しかしその男、若者にしては珍しく兎のように白い頭髪を持ち、いっさいがっさい冗談ではないとそれなりに目鼻立ちの整ったキリッとした思案顔で「あーでもない、こーでもない」とポニーテールを揺らしながらウンウンと唸っている。
そんな怪しさ満点な男……まぁ、俺な訳だがそれはいいとして。
今、目の前に工事終了後閉じ忘れたのか開きっぱなしのマンホールがあったりする。
普通なら見て見ぬふりをする。またはどこかに通報する。もしくはそっと閉じておく。
他はあっても覗くか、石でも投げ入れるか……だが俺にしたらどれもこれも甘っちょろい。水飴に砂糖を練り込んだくらいに甘っちょろい。ちょろちょろだ。
まったく……。
穴があったら落とし穴にするだろうがよぉ! 普通!
そう、何を隠そう実はわたくし三度の飯より罠が好きなのだ。そりゃあもう学校に仕掛けすぎて親を呼ばれるくらい。

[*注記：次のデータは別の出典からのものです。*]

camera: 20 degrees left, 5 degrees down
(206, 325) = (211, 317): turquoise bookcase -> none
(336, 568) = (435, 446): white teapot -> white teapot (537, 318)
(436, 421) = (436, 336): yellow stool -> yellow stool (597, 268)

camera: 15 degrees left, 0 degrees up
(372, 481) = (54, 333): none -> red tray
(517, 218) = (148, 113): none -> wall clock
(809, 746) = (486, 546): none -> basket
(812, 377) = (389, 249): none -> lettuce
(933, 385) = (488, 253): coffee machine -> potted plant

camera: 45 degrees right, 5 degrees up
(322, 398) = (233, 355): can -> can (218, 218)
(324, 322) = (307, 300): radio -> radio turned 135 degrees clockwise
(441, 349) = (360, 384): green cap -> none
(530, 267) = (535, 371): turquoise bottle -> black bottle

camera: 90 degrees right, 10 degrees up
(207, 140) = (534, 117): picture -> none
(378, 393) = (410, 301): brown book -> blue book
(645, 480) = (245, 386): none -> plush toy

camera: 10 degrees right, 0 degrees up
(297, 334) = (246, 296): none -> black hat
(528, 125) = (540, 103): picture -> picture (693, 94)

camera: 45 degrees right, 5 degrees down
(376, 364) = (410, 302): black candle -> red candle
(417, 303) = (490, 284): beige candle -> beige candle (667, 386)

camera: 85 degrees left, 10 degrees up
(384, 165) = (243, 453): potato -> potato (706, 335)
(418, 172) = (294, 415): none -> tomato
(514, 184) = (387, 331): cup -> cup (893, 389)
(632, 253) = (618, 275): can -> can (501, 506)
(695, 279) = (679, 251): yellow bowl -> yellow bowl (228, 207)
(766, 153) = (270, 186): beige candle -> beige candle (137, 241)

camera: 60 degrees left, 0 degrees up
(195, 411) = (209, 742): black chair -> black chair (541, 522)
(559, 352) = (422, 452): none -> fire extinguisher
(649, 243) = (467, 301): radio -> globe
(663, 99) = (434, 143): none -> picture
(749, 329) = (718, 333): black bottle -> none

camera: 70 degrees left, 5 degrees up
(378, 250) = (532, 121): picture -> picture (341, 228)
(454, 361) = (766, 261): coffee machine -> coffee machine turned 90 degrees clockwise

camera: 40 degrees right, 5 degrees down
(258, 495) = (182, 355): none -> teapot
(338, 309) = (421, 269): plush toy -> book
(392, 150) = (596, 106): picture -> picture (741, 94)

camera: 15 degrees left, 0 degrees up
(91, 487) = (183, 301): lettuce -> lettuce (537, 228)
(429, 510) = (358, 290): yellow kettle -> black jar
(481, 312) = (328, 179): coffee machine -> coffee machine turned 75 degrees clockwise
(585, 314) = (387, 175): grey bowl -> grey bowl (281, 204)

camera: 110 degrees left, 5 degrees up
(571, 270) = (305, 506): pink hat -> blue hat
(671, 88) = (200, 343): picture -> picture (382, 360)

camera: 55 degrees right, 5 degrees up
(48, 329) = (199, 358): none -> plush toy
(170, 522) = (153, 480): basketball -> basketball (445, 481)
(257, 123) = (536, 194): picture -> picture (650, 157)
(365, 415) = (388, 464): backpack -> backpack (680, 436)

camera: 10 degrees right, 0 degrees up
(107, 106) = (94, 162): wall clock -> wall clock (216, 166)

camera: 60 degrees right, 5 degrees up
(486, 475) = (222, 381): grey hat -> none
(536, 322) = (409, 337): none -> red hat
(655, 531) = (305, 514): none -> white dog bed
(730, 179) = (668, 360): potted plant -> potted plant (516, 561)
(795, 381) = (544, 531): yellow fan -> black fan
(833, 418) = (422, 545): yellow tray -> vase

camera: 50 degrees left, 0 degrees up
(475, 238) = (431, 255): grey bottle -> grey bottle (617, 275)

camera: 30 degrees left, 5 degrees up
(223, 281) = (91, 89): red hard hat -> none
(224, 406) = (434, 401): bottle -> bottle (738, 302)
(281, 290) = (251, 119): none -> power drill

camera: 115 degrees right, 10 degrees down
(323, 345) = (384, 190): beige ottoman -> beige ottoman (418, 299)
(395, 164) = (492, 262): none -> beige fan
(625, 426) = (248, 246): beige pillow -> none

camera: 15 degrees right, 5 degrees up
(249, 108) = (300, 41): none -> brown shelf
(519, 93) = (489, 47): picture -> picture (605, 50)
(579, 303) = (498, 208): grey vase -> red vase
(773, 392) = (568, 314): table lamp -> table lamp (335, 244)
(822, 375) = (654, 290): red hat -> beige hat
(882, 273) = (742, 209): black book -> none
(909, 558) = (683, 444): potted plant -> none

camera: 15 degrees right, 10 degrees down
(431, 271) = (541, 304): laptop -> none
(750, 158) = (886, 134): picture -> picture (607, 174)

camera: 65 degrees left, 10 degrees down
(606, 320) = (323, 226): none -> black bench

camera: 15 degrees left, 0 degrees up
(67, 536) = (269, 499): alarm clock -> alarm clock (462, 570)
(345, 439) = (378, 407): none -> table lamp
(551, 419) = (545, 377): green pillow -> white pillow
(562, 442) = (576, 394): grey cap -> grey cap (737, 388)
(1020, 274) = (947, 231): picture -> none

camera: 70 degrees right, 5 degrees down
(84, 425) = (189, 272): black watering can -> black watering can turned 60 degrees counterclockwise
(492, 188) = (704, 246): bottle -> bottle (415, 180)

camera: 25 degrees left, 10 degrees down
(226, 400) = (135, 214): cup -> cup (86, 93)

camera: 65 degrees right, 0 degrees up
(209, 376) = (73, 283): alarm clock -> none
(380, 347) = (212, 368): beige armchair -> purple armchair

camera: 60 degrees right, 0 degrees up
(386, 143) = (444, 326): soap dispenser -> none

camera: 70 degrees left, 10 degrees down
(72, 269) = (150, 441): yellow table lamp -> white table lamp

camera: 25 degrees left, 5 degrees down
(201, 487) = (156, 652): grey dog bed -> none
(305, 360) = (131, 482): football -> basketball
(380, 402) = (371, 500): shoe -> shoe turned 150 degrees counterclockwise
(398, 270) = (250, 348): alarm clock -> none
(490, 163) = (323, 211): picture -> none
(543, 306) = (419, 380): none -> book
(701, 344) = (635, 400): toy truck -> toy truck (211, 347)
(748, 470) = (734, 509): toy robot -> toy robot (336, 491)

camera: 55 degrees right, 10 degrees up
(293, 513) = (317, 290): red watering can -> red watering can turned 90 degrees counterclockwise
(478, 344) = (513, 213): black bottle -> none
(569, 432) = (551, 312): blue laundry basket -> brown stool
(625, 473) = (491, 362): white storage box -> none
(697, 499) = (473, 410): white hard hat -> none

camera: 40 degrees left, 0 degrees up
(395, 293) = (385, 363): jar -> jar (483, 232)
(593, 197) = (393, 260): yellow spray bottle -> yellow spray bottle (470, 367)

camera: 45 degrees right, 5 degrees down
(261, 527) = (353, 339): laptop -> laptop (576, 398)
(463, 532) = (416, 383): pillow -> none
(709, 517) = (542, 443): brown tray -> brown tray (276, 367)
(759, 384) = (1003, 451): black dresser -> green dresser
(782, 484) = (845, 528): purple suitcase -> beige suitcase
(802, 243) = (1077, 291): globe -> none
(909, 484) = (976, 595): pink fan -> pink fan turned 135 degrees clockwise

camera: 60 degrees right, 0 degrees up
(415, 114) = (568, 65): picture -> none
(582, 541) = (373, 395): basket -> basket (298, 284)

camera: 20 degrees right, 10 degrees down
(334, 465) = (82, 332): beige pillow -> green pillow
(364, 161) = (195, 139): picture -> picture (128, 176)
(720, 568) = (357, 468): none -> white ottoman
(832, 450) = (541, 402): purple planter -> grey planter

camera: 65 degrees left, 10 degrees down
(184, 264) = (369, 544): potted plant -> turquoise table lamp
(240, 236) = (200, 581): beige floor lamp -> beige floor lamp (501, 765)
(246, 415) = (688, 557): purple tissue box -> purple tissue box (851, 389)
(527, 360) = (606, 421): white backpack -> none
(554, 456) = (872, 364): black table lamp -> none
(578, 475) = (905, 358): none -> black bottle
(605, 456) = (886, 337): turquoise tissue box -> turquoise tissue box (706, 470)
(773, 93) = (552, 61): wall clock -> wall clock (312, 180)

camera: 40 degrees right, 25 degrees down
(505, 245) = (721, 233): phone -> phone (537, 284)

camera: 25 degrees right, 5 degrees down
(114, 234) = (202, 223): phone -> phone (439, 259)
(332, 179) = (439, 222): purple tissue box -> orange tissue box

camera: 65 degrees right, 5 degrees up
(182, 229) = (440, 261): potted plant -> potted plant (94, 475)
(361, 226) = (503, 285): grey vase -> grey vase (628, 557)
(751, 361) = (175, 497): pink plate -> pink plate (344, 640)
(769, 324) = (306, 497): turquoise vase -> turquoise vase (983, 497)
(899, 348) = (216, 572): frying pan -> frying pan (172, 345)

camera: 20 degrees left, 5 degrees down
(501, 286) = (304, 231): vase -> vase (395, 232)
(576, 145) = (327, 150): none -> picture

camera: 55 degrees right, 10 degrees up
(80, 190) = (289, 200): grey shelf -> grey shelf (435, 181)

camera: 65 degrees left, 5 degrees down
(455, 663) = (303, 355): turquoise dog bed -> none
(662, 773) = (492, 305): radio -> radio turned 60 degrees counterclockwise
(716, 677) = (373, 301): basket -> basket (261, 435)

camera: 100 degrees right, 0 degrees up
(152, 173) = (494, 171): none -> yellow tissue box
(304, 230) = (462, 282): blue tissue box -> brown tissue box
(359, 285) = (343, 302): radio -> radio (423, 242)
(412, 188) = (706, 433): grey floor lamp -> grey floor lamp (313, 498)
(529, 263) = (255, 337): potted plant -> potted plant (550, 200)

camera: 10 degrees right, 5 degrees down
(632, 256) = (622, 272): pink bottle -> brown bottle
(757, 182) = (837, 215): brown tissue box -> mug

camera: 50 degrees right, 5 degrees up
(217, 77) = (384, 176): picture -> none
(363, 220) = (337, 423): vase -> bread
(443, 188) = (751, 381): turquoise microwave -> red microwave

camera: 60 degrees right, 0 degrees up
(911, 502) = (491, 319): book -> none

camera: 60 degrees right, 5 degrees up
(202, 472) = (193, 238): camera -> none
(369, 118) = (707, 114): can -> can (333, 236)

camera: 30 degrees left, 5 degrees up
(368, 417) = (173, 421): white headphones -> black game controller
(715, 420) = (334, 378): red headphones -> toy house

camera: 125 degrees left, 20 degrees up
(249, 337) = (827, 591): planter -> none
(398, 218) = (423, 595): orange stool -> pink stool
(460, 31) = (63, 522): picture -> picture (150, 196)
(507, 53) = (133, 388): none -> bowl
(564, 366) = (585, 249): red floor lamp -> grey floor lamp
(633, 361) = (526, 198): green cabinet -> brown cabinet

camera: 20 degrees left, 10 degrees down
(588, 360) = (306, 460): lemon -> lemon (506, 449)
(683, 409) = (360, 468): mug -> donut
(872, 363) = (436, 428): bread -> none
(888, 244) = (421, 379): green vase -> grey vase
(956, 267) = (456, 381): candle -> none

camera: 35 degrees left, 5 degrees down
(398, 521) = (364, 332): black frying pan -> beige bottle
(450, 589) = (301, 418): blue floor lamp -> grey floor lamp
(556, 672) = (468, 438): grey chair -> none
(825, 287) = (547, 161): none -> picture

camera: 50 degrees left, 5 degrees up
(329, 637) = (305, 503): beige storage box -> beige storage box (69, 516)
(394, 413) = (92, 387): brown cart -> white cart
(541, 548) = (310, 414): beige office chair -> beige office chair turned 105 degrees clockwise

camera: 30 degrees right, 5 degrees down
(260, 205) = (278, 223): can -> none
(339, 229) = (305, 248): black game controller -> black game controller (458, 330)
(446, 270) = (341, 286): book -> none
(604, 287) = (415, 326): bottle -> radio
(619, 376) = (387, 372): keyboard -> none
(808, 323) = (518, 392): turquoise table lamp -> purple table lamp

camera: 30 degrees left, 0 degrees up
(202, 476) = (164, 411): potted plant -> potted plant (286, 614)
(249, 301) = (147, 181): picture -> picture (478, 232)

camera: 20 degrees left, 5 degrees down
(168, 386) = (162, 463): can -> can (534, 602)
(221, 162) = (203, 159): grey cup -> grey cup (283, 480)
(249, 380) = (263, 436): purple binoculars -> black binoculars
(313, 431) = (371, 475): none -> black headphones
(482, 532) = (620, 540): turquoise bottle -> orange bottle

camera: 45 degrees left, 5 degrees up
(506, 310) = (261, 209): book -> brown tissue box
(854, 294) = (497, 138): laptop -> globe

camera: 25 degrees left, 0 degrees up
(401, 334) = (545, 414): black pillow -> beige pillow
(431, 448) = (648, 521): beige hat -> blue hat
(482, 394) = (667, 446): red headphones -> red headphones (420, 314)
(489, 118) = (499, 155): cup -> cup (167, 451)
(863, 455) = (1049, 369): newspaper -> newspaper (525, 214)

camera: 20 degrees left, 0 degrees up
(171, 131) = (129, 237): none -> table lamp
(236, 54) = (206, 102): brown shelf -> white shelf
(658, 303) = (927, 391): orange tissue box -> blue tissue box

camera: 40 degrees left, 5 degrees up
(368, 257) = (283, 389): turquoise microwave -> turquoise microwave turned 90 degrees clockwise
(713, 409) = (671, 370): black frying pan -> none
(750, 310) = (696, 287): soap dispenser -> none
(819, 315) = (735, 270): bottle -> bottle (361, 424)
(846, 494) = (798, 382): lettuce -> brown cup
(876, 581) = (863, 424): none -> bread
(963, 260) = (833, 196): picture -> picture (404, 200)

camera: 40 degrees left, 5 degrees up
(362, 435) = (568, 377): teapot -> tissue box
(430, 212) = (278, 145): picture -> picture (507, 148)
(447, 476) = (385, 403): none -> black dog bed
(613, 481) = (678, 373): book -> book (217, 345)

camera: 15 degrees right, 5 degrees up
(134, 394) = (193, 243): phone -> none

流石に校長室に釣竿を使った簡単な罠を仕掛けヅラをフィッシングしたのはやり過ぎたらしい。今日も担任に怒られちまったぜ。あんたも爆笑してただろ……。理不尽だ。
っと、話題がずれた。ヅラだけに。げふん。
つまり俺はあのマンホールを落とし穴にしたいんですが構いませんねっ、という状態なのだ。簡潔にいうと。